Enter Trump, who has the temerity to point out that the party establishment says one thing but does another. He launched his campaign by calling the GOP’s bluff on immigration: If the 11 million people here without documents are really “illegal,” as the party loudly proclaims, then send them home. Other candidates were put in the position of having to explain why, after claiming that President Obama was somehow “soft” on immigration, their position on allowing the undocumented to stay is basically the same.
This reminds me of my time in the Upper West Side of Manhattan in the early 1970s when I launched a TV Magazine program on public access cable and was hanging around a local Democratic club, the Park River Independent Democrats, to find out how politics worked in the neighborhood.
One big issue at the time was the "51st State Movement" that had many New York City Democrats wanting the city to secede from the state because the Republicans in Albany were mistreating us. The club had set up card tables on Broadway and 72nd Street and were asking passersby to sign secession petitions.
I remember asking Henry Berger and Paula Weiss, the two leaders of the club, if they really believed secession possible, or was even a good idea, and both laughed -- and I'm paraphrasing here: "Of course not! First of all, it's a pretty stupid idea, but second, it'll never happen!"
Then why are you soliciting petitions for it?
Their answer was that they were trolling for new members for the club, figuring that citizens who care enough about this issue to sign a petition might start coming to club meetings, get involved with local politics, and will hopefully stay involved long after this whole stupid secession movement is dead and gone and forgotten.
It was a ruse, albeit from their perspective, a well-intentioned and forgivable one.
The difference between the so-called Republican "establishment" and the so-called Republican "base" is the difference between the leadership of that Democratic club and the rubes who stopped to sign the petition. The establishment is sophisticated enough to know what needs to happen to get real things done, even if they have to pull the wool over the eyes of rubes to do it -- which is fine until the rubes catch on. Then? All the plans fall apart and nothing of import happens.
Donald Trump isn't just calling the GOP's bluff, he represents the logical extension of everything Republicans secretly think but are afraid to say out loud.
Politics may have kept John Boehner in check, keeping him from accomplishing anything Republicans really wanted to do, but Trump's not a politician, so he can promise, at least at this point, to deliver things that politicians never could deliver.
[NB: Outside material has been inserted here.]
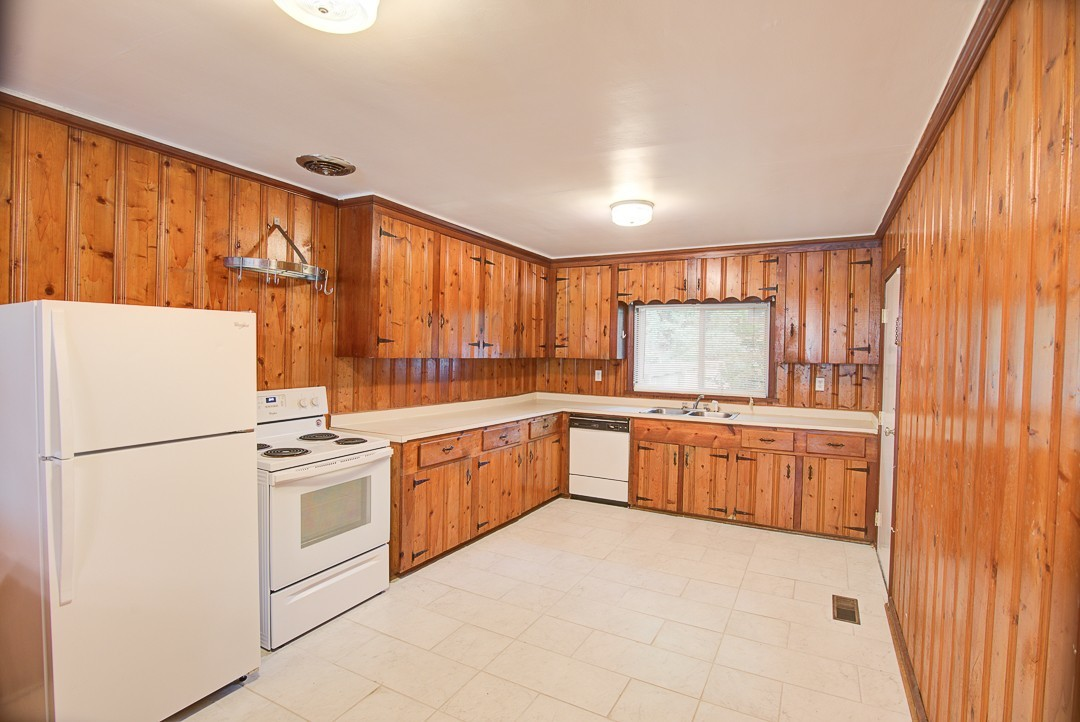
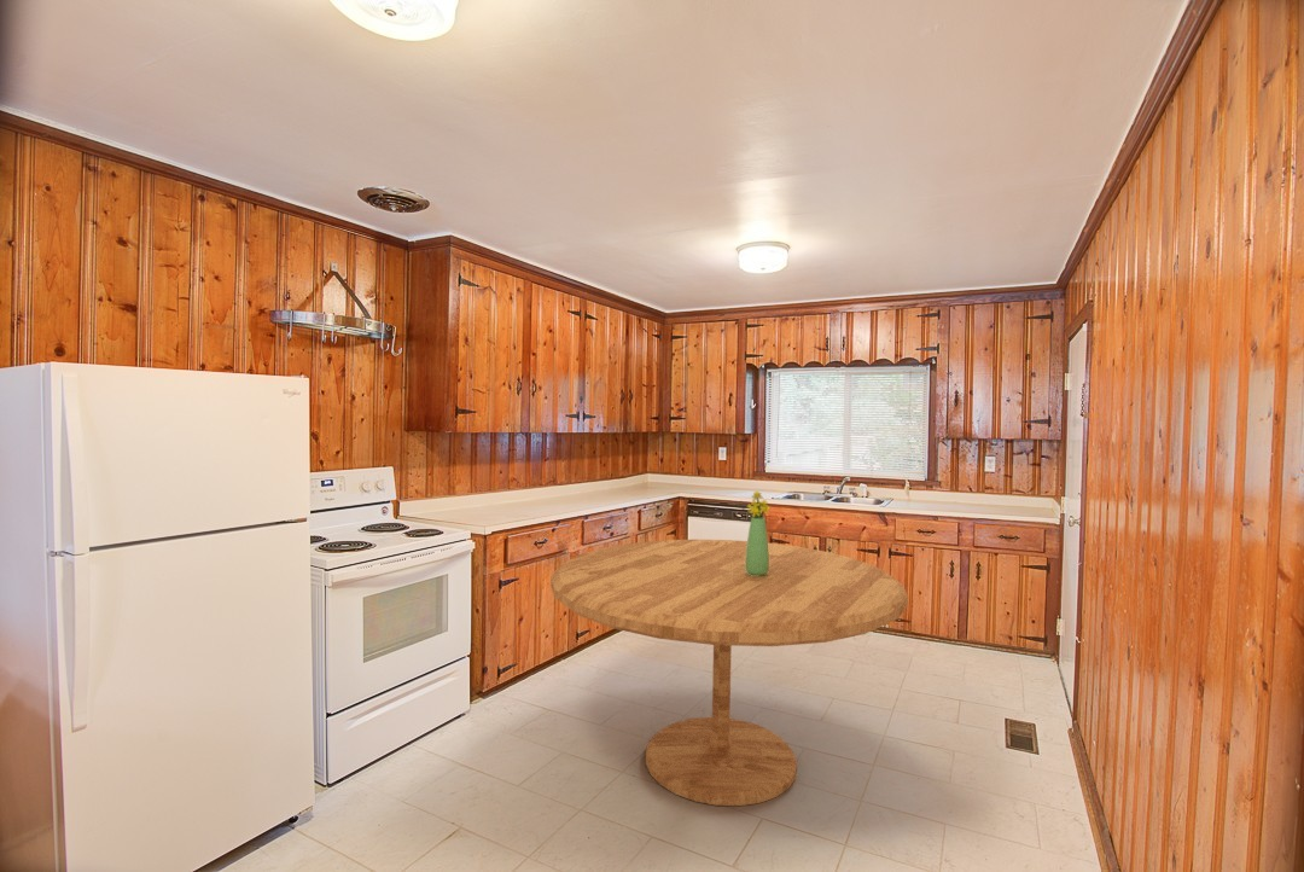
+ dining table [549,539,909,807]
+ bouquet [745,490,770,576]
Whether Trump would actually break the machine if he became president, or would miraculously smarten up and just be an Obama third term, is an open question at this point.
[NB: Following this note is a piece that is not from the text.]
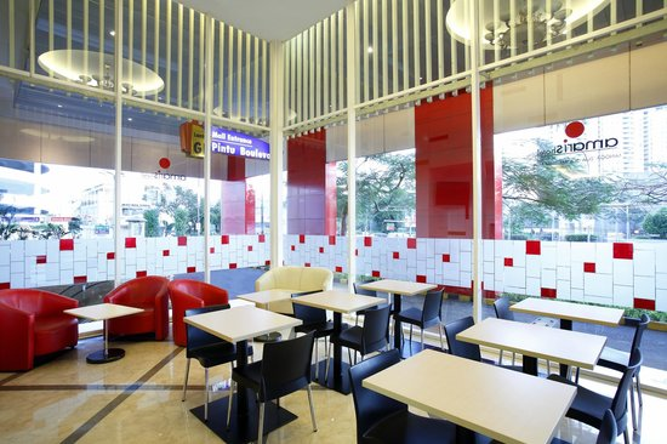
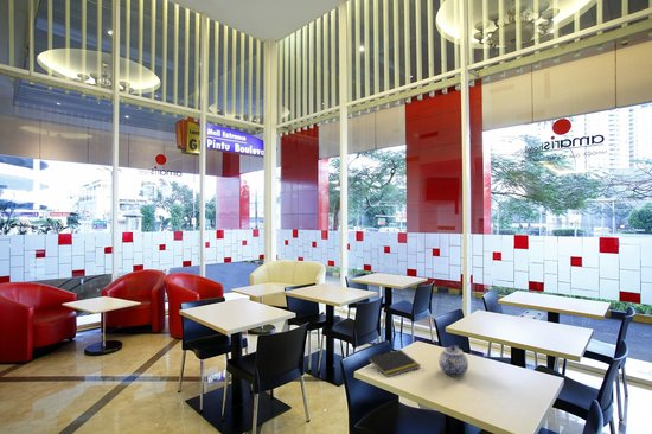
+ teapot [437,344,469,378]
+ notepad [366,349,422,378]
But can Ted Cruz beat Trump? One reason I doubt it is that all he has going for him is that he's an outsider, but he's an outsider who has been working on the inside, and has still demonstrated that he is totally feckless at accomplishing anything -- which gives Trump supporters no good reason to abandon him for Cruz. After all, if you're going to fail at achieving your agenda, you might as well do it with some guy who goes around loudly saying outlandish and controversial things that nobody else has the guts to say.
The real issue may be the future fate of the Republican party.
I see this as a huge game of Jumbo Jenga, where you stack up a tower of wooden pieces that players then pull out one by one, seeing how long they can do this before the whole structure inevitably tumbles over. (By the way, in recent years, I've googled to see whatever happened to the Park River Independent Democrats club back in Manhattan, and it seems to have vanished.)
I think everything points to the national Republican Party eventually breaking down into two separate parties made up, on one side, of relatively moderate wrong-headed conservatives, and on the other, outright wackadoodle wrong-headed conservatives. This may temporarily please us Democrats, but only until it dawns on us that both those groups carry guns.